A hint of black magic, strange rhyming verse, a rat infested subway, and a stumbling nude young woman who has apparently just awakened (or re-awakened) to consciousness open up Greg Rucka's newest masterpiece of a series, Veil. The young woman, later revealed to be named Veil, is nearly raped by a gang of street thugs until a honorable young man named Dante steps in and rescues her from her fate. Taking her back to his place in order to clothe her and get her help, Dante realizes that there is something super naturally strange about the lost young woman...supernatural and superhuman...when her would be attackers come calling...
There's only a select few writers working in comics currently whose works are worth picking up blind. Jason Aaron, Warren Ellis, David Soule, Mark Waid, and Greg Rucka are among these few. In fact, Rucka's Lazarus should be required reading. It is that good and important a work. While Rucka's newest series Veil, is slightly different from his other recent books, it is no less intriguing. Utilizing some interesting imagery and allegory, Rucka launches his readers headfirst into a tale of mystery surrounding a young woman with superhuman powers who speaks in rhyme and seems to be an excellent judge of character.

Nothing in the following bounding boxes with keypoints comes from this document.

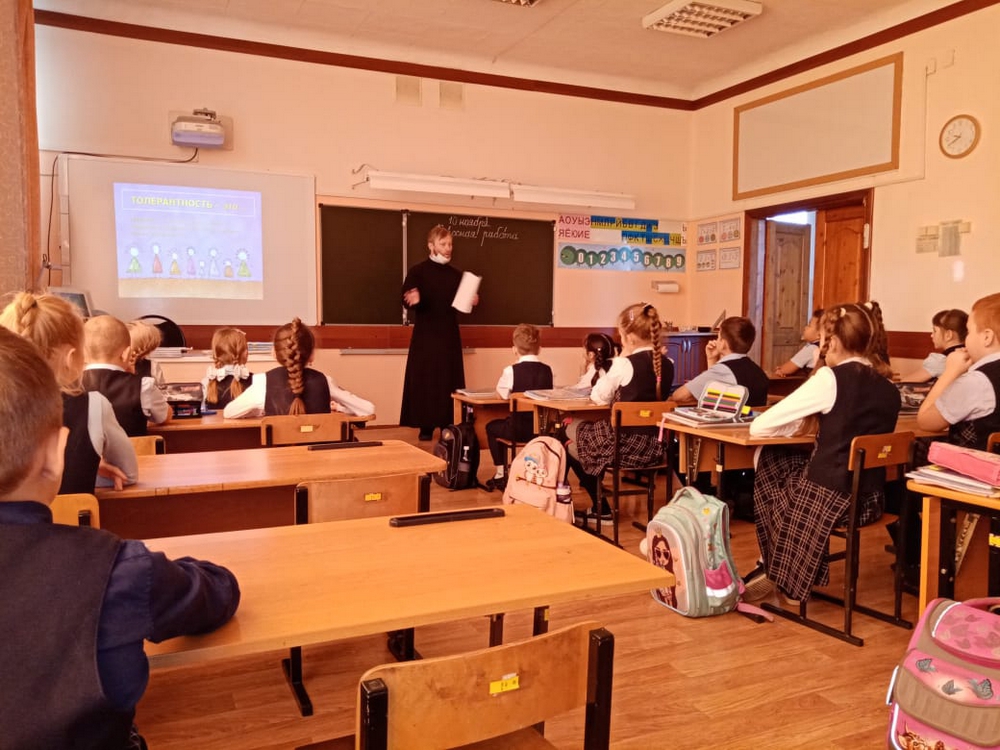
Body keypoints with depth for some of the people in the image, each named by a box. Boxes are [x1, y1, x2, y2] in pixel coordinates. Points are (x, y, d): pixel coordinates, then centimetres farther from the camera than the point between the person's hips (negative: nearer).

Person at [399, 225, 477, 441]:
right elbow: (406, 301, -11)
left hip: (450, 335, 4)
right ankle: (426, 427, 6)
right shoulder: (417, 271, -4)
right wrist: (415, 301, -32)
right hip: (425, 335, -4)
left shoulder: (456, 274, 10)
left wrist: (470, 301, -3)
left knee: (449, 381, 4)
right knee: (425, 381, -2)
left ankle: (448, 425, 12)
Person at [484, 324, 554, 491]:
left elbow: (503, 394, -5)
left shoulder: (511, 370, -16)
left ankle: (501, 472, 26)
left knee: (491, 427, 26)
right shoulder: (547, 370, -4)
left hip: (519, 429, -5)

The kind man that she meets on the street who "saves" her from a potential gang rape (I put saves in quotation marks because as the issue progresses we see that it would have been her rapists who would have needed saving), whose name is Dante (and that's no random pick of a name on Rucka's part), seems to be the key to unraveling a bit of the mystery in Veil #1, albeit allegorically.

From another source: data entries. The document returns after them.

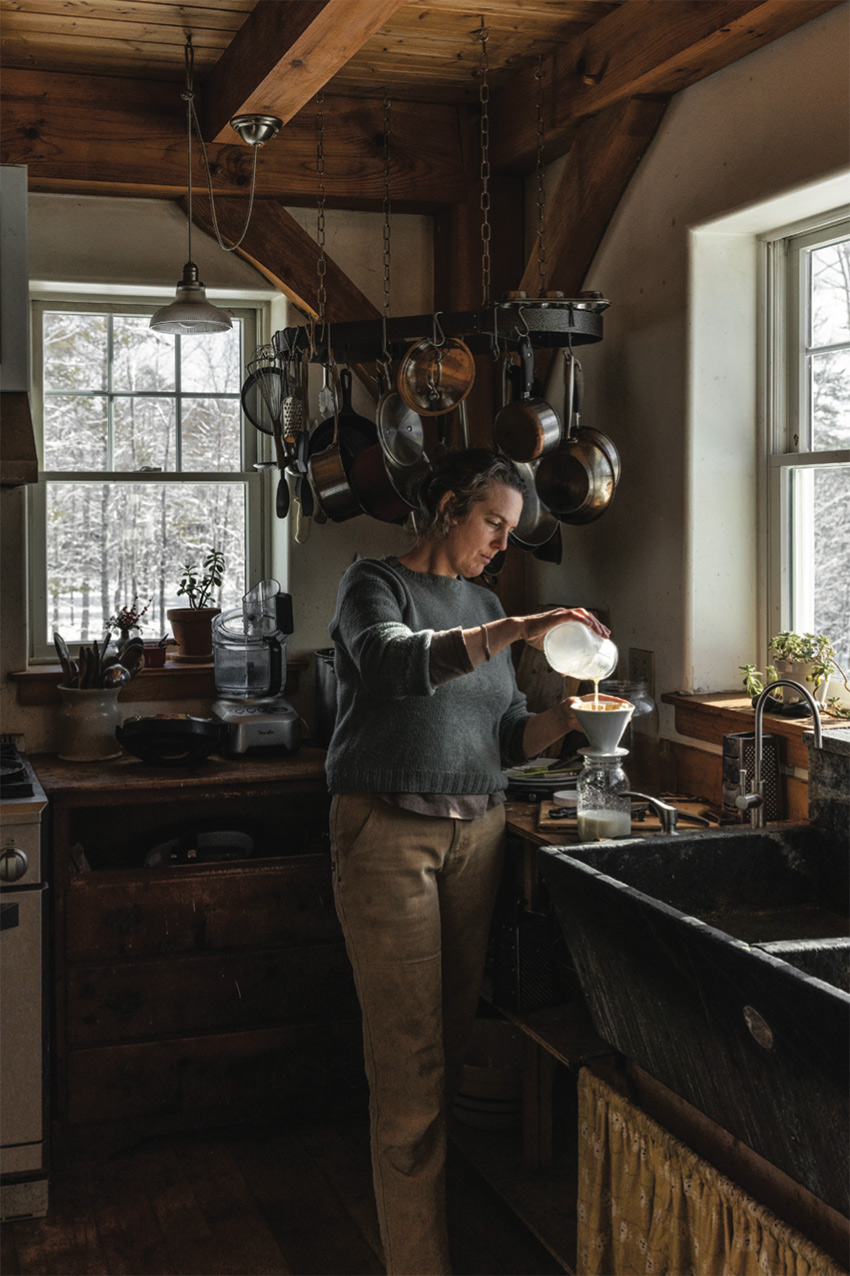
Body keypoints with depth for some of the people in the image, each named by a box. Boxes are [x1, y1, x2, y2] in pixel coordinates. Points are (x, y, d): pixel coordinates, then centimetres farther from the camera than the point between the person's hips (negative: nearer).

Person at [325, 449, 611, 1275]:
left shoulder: (484, 608, 17)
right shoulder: (374, 585, -1)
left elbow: (506, 737, 16)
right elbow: (396, 661, -24)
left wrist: (562, 720, -4)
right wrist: (517, 632, -30)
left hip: (476, 832, 6)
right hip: (387, 833, -6)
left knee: (457, 1039, 8)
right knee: (410, 1059, -6)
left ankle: (438, 1201, 23)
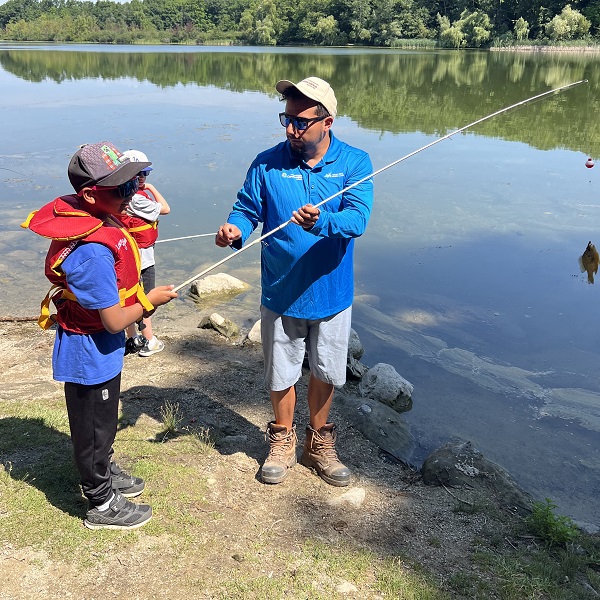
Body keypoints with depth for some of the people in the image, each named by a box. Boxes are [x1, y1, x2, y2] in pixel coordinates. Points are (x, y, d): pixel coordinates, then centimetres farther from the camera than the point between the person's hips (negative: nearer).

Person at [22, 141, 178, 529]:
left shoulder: (97, 220, -4)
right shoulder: (92, 250, -33)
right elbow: (115, 320, -28)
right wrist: (150, 301, -12)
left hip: (100, 347, 9)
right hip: (91, 352, -9)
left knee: (104, 417, 28)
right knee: (94, 426, 10)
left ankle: (104, 472, 50)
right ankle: (102, 504, 30)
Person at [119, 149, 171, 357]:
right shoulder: (137, 199, -23)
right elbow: (165, 209, -14)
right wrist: (151, 188, -6)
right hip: (142, 255, -8)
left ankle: (132, 339, 27)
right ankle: (149, 341, 15)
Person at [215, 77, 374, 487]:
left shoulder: (354, 163, -10)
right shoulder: (267, 164, -8)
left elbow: (358, 218, -22)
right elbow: (246, 209, -4)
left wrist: (321, 222, -42)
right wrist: (235, 230, -27)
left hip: (331, 295, 0)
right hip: (280, 296, 0)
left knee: (324, 373, 18)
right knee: (281, 375, 15)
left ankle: (319, 444, 41)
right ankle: (283, 440, 41)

Dante is the name of the classical age poet who wrote The Divine Comedy upon which countless works of art and literature have been based. In The Inferno, Dante at one point employs the reader to "note the doctrine hidden under the veil of strange verses" (Inf.

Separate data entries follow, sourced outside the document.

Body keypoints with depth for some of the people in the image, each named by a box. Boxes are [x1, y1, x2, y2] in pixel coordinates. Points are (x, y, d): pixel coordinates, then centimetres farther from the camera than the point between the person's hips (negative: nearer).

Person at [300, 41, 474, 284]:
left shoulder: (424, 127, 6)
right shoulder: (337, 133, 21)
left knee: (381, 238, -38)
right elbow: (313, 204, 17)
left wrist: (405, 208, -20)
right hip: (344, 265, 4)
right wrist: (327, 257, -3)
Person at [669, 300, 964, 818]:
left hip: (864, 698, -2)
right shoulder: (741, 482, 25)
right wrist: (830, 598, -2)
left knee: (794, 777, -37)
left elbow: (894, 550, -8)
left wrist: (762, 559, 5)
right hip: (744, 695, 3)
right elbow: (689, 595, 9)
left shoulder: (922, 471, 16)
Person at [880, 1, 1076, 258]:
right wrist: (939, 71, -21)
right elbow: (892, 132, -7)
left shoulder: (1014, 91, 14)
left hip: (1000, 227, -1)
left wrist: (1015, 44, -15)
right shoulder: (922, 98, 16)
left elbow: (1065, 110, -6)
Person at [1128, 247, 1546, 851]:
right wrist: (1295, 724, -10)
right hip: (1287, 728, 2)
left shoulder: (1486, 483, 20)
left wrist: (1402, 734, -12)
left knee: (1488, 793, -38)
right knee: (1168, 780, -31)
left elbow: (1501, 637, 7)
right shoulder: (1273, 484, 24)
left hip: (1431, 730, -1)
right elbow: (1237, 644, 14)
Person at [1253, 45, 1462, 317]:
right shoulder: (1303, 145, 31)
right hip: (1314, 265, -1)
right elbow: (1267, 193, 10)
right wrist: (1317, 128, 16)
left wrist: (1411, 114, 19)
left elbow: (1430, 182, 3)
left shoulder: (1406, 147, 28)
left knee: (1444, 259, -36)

9.61-3). Rucka's mysterious woman (named Veil) speaks in "strange verses." Rucka's smart use of a classical reference, which the reader is tipped off to through the name of one of his stories' protagonists is the kind of smart reading that we now not only expect from Rucka as readers, but relish in. I might be totally off the mark with my interpretation of Rucka's intent and use of the Dante Alighieri's classic work of literature, but the exercise in figuring out if there is any significant thematic relationship between Rucka's Veil and Dante's "veil of strange verses" was the kind of literary mental exercise I so often crave, but don't find much in comics (or prose) writing these days. I cannot wait to see what other literary allegories (possibly further culled from The Divine Comedy) Rucka will weave in subsequent issues.
Rucka is up to much more here than simply dropping smart literary hints at his story's thematics though. There is a smoldering sexual tension just under the surface that exposes itself in hellish ways. Veil is a beautiful young woman who walks out of a subway into a major metropolis' sex district stark naked stopping everyone in their tracks. Immediately she is preyed upon and looks like she might be a victim of a sexual assault. The perpetrators are stopped (temporarily) by Dante's intervention. He himself though isn't immune to Veil's powerful sexuality, although he doesn't act upon what he, perhaps correctly, interprets as an advance. The reactions of the male characters to Veil's innocent sexuality will undoubtedly be a theme that is further explored in subsequent issues.
Bringing Veil to life is the brilliant artist Toni Fejzula. His pencil work, coupled with his pastel and hazy coloring creates the hellish backdrop of lust meets commerce worthy of a level of Dante Alighieri's Inferno. He also, as Rucka himself states in the afterwords to issue #1, brings Veil to life on the page in a way that makes her incredibly desirable physically without having to resort to the usual female comic book visual cliches (i.e. massive breasts, miniscule waists, etc). The classicism of theme that Rucka is channeling though his story is the same type of classical beauty that Fejzula channels with his artwork. Veil is beautiful and desirable in the classical nude sense, not the contemporary internet porn sense-a sense in which many female comic book characters are sadly portrayed.
So while Lazarus will remain my favorite Rucka work to date, Veil has the potential to equal Lazarus' brilliance. I expect nothing less from Rucka and Fejzula based upon this excellent first issue of Veil.